▸ Quoted passage:
┄┄┄┄┄┄┄┄┄┄┄┄┄┄┄┄┄┄┄┄

Wikipedia in 2012
December 29, 2012 1:00 AM   Subscribe

A list of the most viewed articles on Wikipedia in 2012 from many of the site's main languages.

Johan Gunnarsson's Wikitrends project identifies the wikipedia articles with the greatest uptrend in page views each day.

The surprising popularity of "cul-de-sac" on the German site may be explained by mistaken translation of the boy bad "One Direction". (German link)
posted by Winnemac (56 comments total) 8 users marked this as a favorite
 
Facebook

that's typing "Facebook" into google and hitting the first link

lol
posted by the noob at 1:15 AM on December 29, 2012 [9 favorites]


Google.

aka The Google.


Reminds me of when I accidentally entered my sister's name as a status update.


What's on your mind?

Margaret


wait i fucked that up


but i suppose it is technically true


hi maragret

posted by louche mustachio at 1:21 AM on December 29, 2012 [8 favorites]


Hua Shan is the most viewed article on Dutch Wikipedia in 2012, with over 12 million views. #2 has just over 1 million views. *mind boggles*

It's a magnificent mountain I guess.

┄┄┄┄┄┄┄┄┄┄┄┄┄┄┄┄┄┄┄┄

Saved entries:

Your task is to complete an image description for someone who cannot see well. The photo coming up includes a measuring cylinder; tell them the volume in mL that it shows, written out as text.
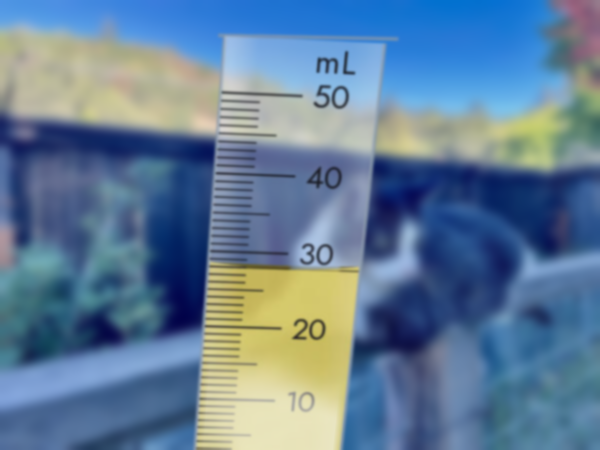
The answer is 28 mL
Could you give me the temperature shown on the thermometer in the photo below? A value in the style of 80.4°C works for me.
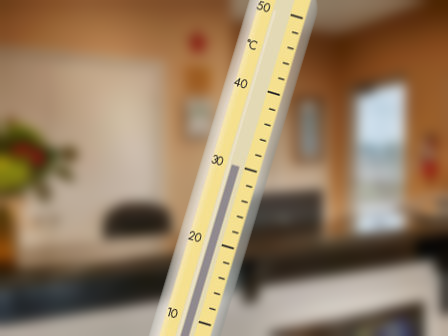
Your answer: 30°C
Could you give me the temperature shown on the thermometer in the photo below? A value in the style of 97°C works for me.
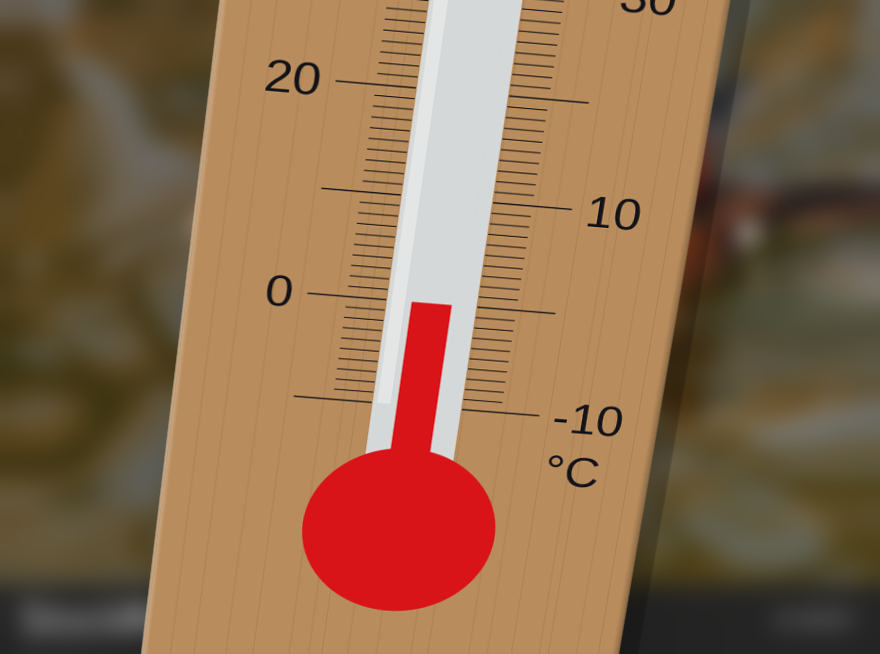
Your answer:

┄┄┄┄┄┄┄┄┄┄┄┄┄┄┄┄┄┄┄┄

▸ What to produce:
Answer these questions using the thread about Wikipedia in 2012.
1. What is the name of the project that identifies the articles with the greatest daily uptrend in page views?
2. Which article was the most viewed on Dutch Wikipedia in 2012?
3. How many comments did the post have in total?

▸ Solution for this exercise:
1. Wikitrends
2. Hua Shan
3. 56